(Page-level text extractions)
═══

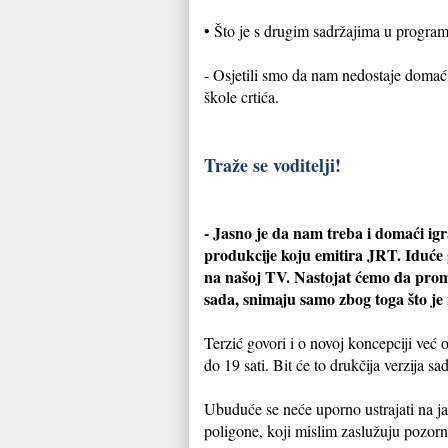
• Što je s drugim sadržajima u program
- Osjetili smo da nam nedostaje domaći
škole crtića.
Traže se voditelji!
- Jasno je da nam treba i domaći igra
produkcije koju emitira JRT. Iduće
na našoj TV. Nastojat ćemo da promo
sada, snimaju samo zbog toga što je n
Terzić govori i o novoj koncepciji već
do 19 sati. Bit će to drukčija verzija 
Ubuduće se neće uporno ustrajati na jav
poligone, koji mislim zaslužuju pozorno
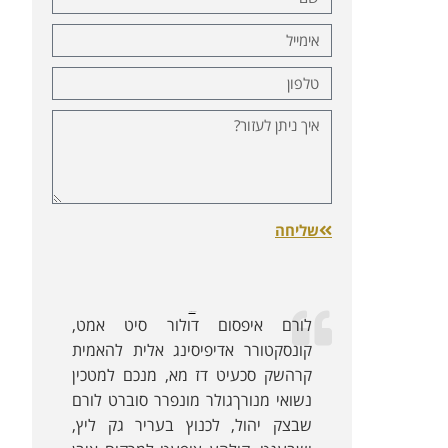
שליחה
לקוחות ממליצים:
לורם איפסום דולור סיט אמט,
קונסקטורר אדיפיסינג אלית להאמית
קרהשק סכעיט דז מא, מנכם למטכין
נשואי מנורךגולר מונפרר סוברט לורם
שבצק יהול, לכנוץ בעריר גק ליץ,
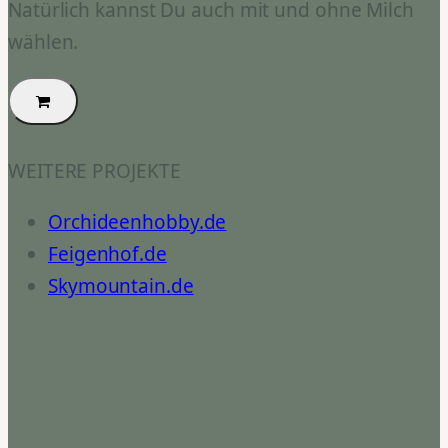
Natürlich kannst Du auch mit und ohne Milch
wählen.
WEITERE PROJEKTE
Orchideenhobby.de
Feigenhof.de
Skymountain.de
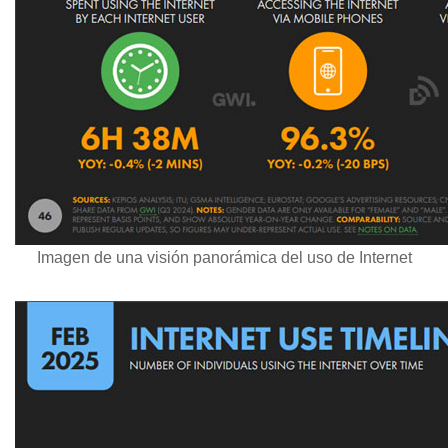
Imagen de una visión panorámica del uso de Internet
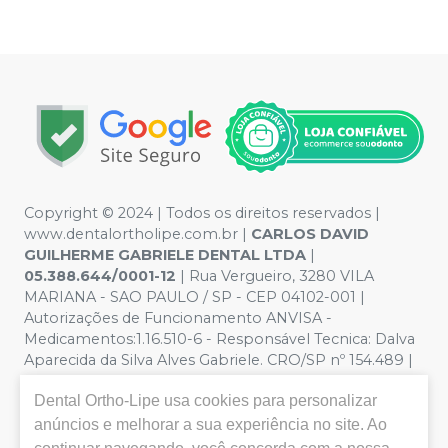
Copyright © 2024 | Todos os direitos reservados |
www.dentalortholipe.com.br |
CARLOS DAVID
GUILHERME GABRIELE DENTAL LTDA
|
05.388.644/0001-12
| Rua Vergueiro, 3280 VILA
MARIANA - SAO PAULO / SP - CEP 04102-001 |
Autorizações de Funcionamento ANVISA -
Medicamentos:1.16.510-6 - Responsável Tecnica: Dalva
Aparecida da Silva Alves Gabriele. CRO/SP nº 154.489 |
Política de Privacidade e Segurança - Fotos meramente
Dental Ortho-Lipe
usa cookies para personalizar
ilustrativas - Os preços e condições da loja virtual estão
sujeitos a alterações. Em caso de divergência de preços
anúncios e melhorar a sua experiência no site. Ao
no site, o valor válido é o do Carrinho de Compra. Não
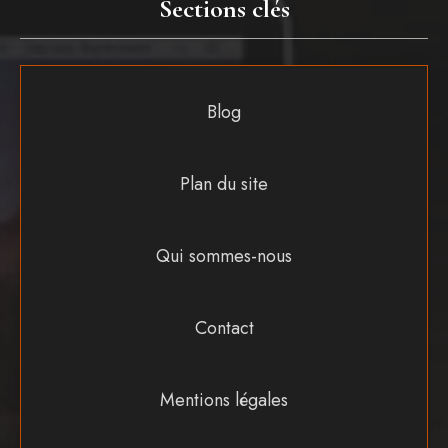
Sections clés
Blog
Plan du site
Qui sommes-nous
Contact
Mentions légales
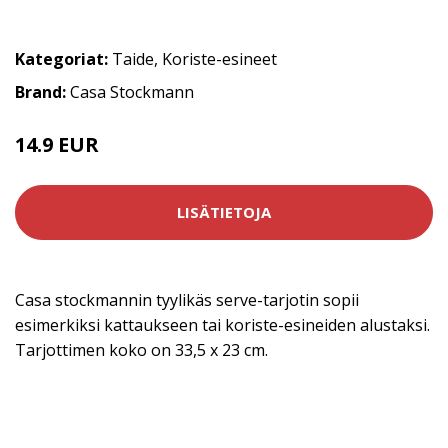
Kategoriat:
Taide
,
Koriste-esineet
Brand:
Casa Stockmann
14.9 EUR
LISÄTIETOJA
Casa stockmannin tyylikäs serve-tarjotin sopii
esimerkiksi kattaukseen tai koriste-esineiden alustaksi.
Tarjottimen koko on 33,5 x 23 cm.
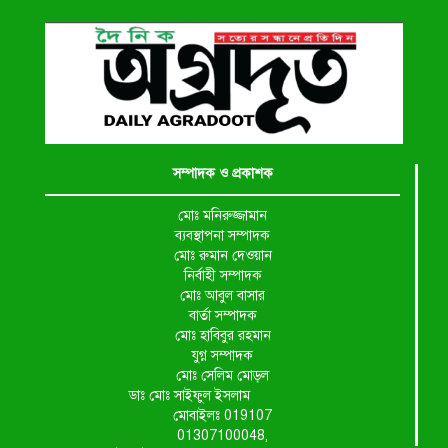
সম্পাদক ও প্রকাশক
মোঃ মনিরুজ্জামান
ব্যবস্থাপনা সম্পাদক
মোঃ রুমান দেওয়ান
নির্বাহী সম্পাদক
মোঃ আবুল বাসার
বার্তা সম্পাদক
মোঃ হাবিবুর রহমান
যুগ্ন সম্পাদক
মোঃ সেলিম মোড়ল
ডাঃ মোঃ সাইফুল ইসলাম
মোবাইলঃ 019107
01307100048,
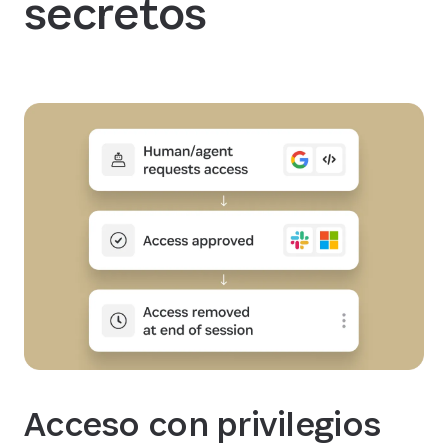
secretos
Acceso con privilegios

═══

What this task involves ▸
A word-for-word copy of the entries is needed, with no pictures in it.

Expected answer ▸
• Što je s drugim sadržajima u program
- Osjetili smo da nam nedostaje domaći
škole crtića.
Traže se voditelji!
- Jasno je da nam treba i domaći igra
produkcije koju emitira JRT. Iduće
na našoj TV. Nastojat ćemo da promo
sada, snimaju samo zbog toga što je n
Terzić govori i o novoj koncepciji već
do 19 sati. Bit će to drukčija verzija 
Ubuduće se neće uporno ustrajati na jav
poligone, koji mislim zaslužuju pozorno
שליחה
לקוחות ממליצים:
לורם איפסום דולור סיט אמט,
קונסקטורר אדיפיסינג אלית להאמית
קרהשק סכעיט דז מא, מנכם למטכין
נשואי מנורךגולר מונפרר סוברט לורם
שבצק יהול, לכנוץ בעריר גק ליץ,
Natürlich kannst Du auch mit und ohne Milch
wählen.
WEITERE PROJEKTE
Orchideenhobby.de
Feigenhof.de
Skymountain.de
Imagen de una visión panorámica del uso de Internet
Copyright © 2024 | Todos os direitos reservados |
www.dentalortholipe.com.br |
CARLOS DAVID
GUILHERME GABRIELE DENTAL LTDA
|
05.388.644/0001-12
| Rua Vergueiro, 3280 VILA
MARIANA - SAO PAULO / SP - CEP 04102-001 |
Autorizações de Funcionamento ANVISA -
Medicamentos:1.16.510-6 - Responsável Tecnica: Dalva
Aparecida da Silva Alves Gabriele. CRO/SP nº 154.489 |
Política de Privacidade e Segurança - Fotos meramente
Dental Ortho-Lipe
usa cookies para personalizar
ilustrativas - Os preços e condições da loja virtual estão
sujeitos a alterações. Em caso de divergência de preços
anúncios e melhorar a sua experiência no site. Ao
no site, o valor válido é o do Carrinho de Compra. Não
Sections clés
Blog
Plan du site
Qui sommes-nous
Contact
Mentions légales
Kategoriat:
Taide
,
Koriste-esineet
Brand:
Casa Stockmann
14.9 EUR
LISÄTIETOJA
Casa stockmannin tyylikäs serve-tarjotin sopii
esimerkiksi kattaukseen tai koriste-esineiden alustaksi.
Tarjottimen koko on 33,5 x 23 cm.
সম্পাদক ও প্রকাশক
মোঃ মনিরুজ্জামান
ব্যবস্থাপনা সম্পাদক
মোঃ রুমান দেওয়ান
নির্বাহী সম্পাদক
মোঃ আবুল বাসার
বার্তা সম্পাদক
মোঃ হাবিবুর রহমান
যুগ্ন সম্পাদক
মোঃ সেলিম মোড়ল
ডাঃ মোঃ সাইফুল ইসলাম
মোবাইলঃ 019107
01307100048,
secretos
Acceso con privilegios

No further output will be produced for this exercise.